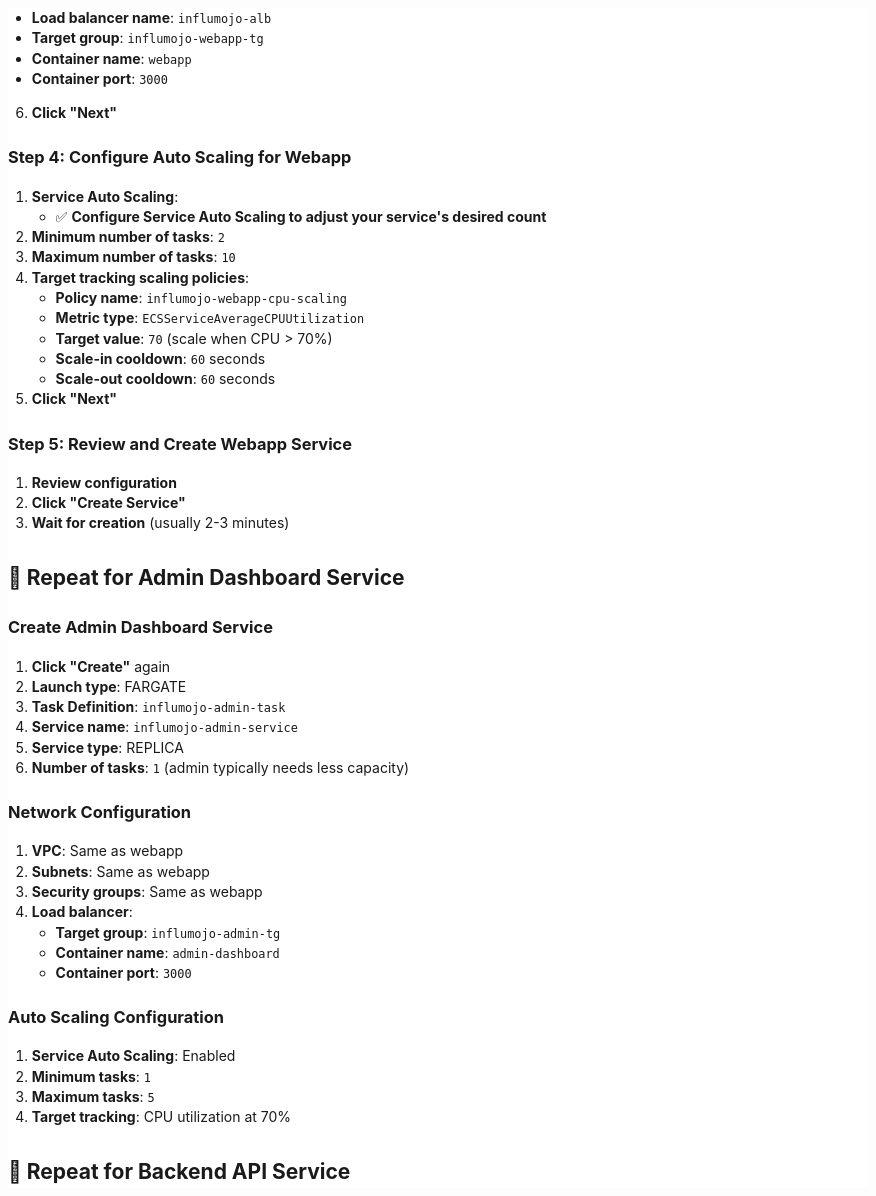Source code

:    - **Load balancer name**: `influmojo-alb`
   - **Target group**: `influmojo-webapp-tg`
   - **Container name**: `webapp`
   - **Container port**: `3000`
6. **Click "Next"**

### **Step 4: Configure Auto Scaling for Webapp**
1. **Service Auto Scaling**: 
   - ✅ **Configure Service Auto Scaling to adjust your service's desired count**
2. **Minimum number of tasks**: `2`
3. **Maximum number of tasks**: `10`
4. **Target tracking scaling policies**:
   - **Policy name**: `influmojo-webapp-cpu-scaling`
   - **Metric type**: `ECSServiceAverageCPUUtilization`
   - **Target value**: `70` (scale when CPU > 70%)
   - **Scale-in cooldown**: `60` seconds
   - **Scale-out cooldown**: `60` seconds
5. **Click "Next"**

### **Step 5: Review and Create Webapp Service**
1. **Review configuration**
2. **Click "Create Service"**
3. **Wait for creation** (usually 2-3 minutes)

## 🔄 Repeat for Admin Dashboard Service

### **Create Admin Dashboard Service**
1. **Click "Create"** again
2. **Launch type**: FARGATE
3. **Task Definition**: `influmojo-admin-task`
4. **Service name**: `influmojo-admin-service`
5. **Service type**: REPLICA
6. **Number of tasks**: `1` (admin typically needs less capacity)

### **Network Configuration**
1. **VPC**: Same as webapp
2. **Subnets**: Same as webapp
3. **Security groups**: Same as webapp
4. **Load balancer**: 
   - **Target group**: `influmojo-admin-tg`
   - **Container name**: `admin-dashboard`
   - **Container port**: `3000`

### **Auto Scaling Configuration**
1. **Service Auto Scaling**: Enabled
2. **Minimum tasks**: `1`
3. **Maximum tasks**: `5`
4. **Target tracking**: CPU utilization at 70%

## 🔄 Repeat for Backend API Service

# # #

ACTIVITY: Locate the line with "### **Network Configuration**" in the entries above; extract it and every line after it, verbatim.

TASK SOLUTION:
### **Network Configuration**
1. **VPC**: Same as webapp
2. **Subnets**: Same as webapp
3. **Security groups**: Same as webapp
4. **Load balancer**: 
   - **Target group**: `influmojo-admin-tg`
   - **Container name**: `admin-dashboard`
   - **Container port**: `3000`

### **Auto Scaling Configuration**
1. **Service Auto Scaling**: Enabled
2. **Minimum tasks**: `1`
3. **Maximum tasks**: `5`
4. **Target tracking**: CPU utilization at 70%

## 🔄 Repeat for Backend API Service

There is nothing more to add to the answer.